The beat goes on at The BEAT site

Work is continuing at The BEAT, the mixed-use project that will transform the former Boston Globe headquarters on Morrissey Boulevard, now reduced to its bare bones, into a 95,000-square-foot creative office, lab, and retail space, complete with brewery and food hall.

Representatives for the development team Nordblom Company confirmed a report by the online real estate publication BLDUP that The BEAT project has secured $252,747,880 in financing via Oaktree Capital.

“This financing is an exciting milestone and validates our vision for the site,” said Ogden Hunnewell, executive vice president at Nordblom, in a statement to the Reporter. “The demolition is now complete and our reconstruction has started. We are a step closer to revitalizing this iconic property, as well as bringing new jobs and amenities to the Dorchester neighborhood.”

Nordblom purchased the 16.5-acre lot and its 695,000 square foot building in December 2017 for $81 million. The new “innovation campus” is named The Boston Exchange for Accelerated Technology (The BEAT) in homage to the ‘beat’ reporters who worked at the Globe’s Dorchester location for more than 60 years and the arterial Red Line that stops nearby.

The BEAT received its building permit on Feb. 11, allowing for the renovation of the outdoor space and parking area as well as a change in its occupancy permitting to accommodate a wide variety of potential future uses, which could include office or product development space, prototype or light manufacturing, laboratory, a brewery, restaurant or bar with live entertainment, bakery, retail, a bank, fitness center or gymnasium, day care center, art gallery or studios, and even educational facilities.

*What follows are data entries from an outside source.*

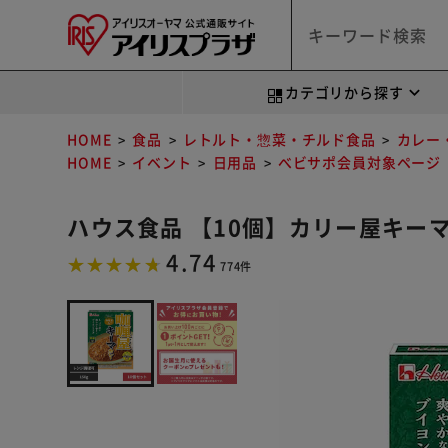
カテゴリから探す
HOME
食品
レトルト・惣菜・チルド食品
カレー
HOME
イベント
日用品
べビサポ会員対象ページ
ハウス食品 【10個】カリー屋キー
4.74
774件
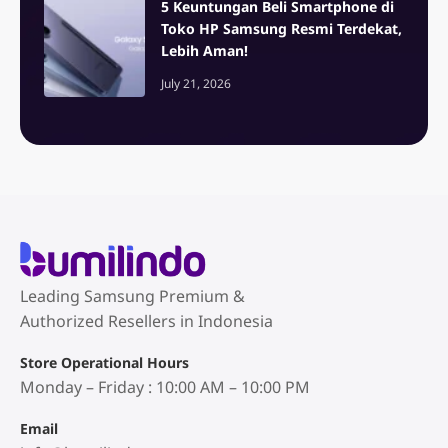
5 Keuntungan Beli Smartphone di
Toko HP Samsung Resmi Terdekat,
Lebih Aman!
July 21, 2026
Leading Samsung Premium &
Authorized Resellers in Indonesia
Store Operational Hours
Monday – Friday : 10:00 AM – 10:00 PM
Email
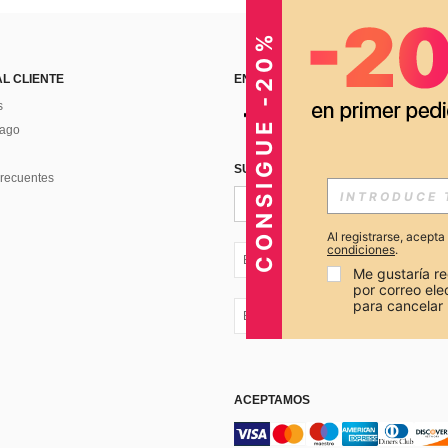
CONSIGUE -20%
AL CLIENTE
ENCUÉNTRANOS EN
s
Pago
SUSCRÍBETE PARA RECIBIR OFERTA
recuentes
Al registrarse, acept
condiciones
.
EC + 593
Me gustaría re
por correo el
para cancelar 
EC + 593
ACEPTAMOS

A significant facade change is in store. The towering one- time press room will become a central atrium with a wide glass front where the public will enter into a food hall and flexible work space. Nordblom has pledged to take over care of the state-owned Patten’s Cove at the southern edge of the property. It has already promised $500,000 to be dedicated to local groups and a transit access study around JFK/UMass station.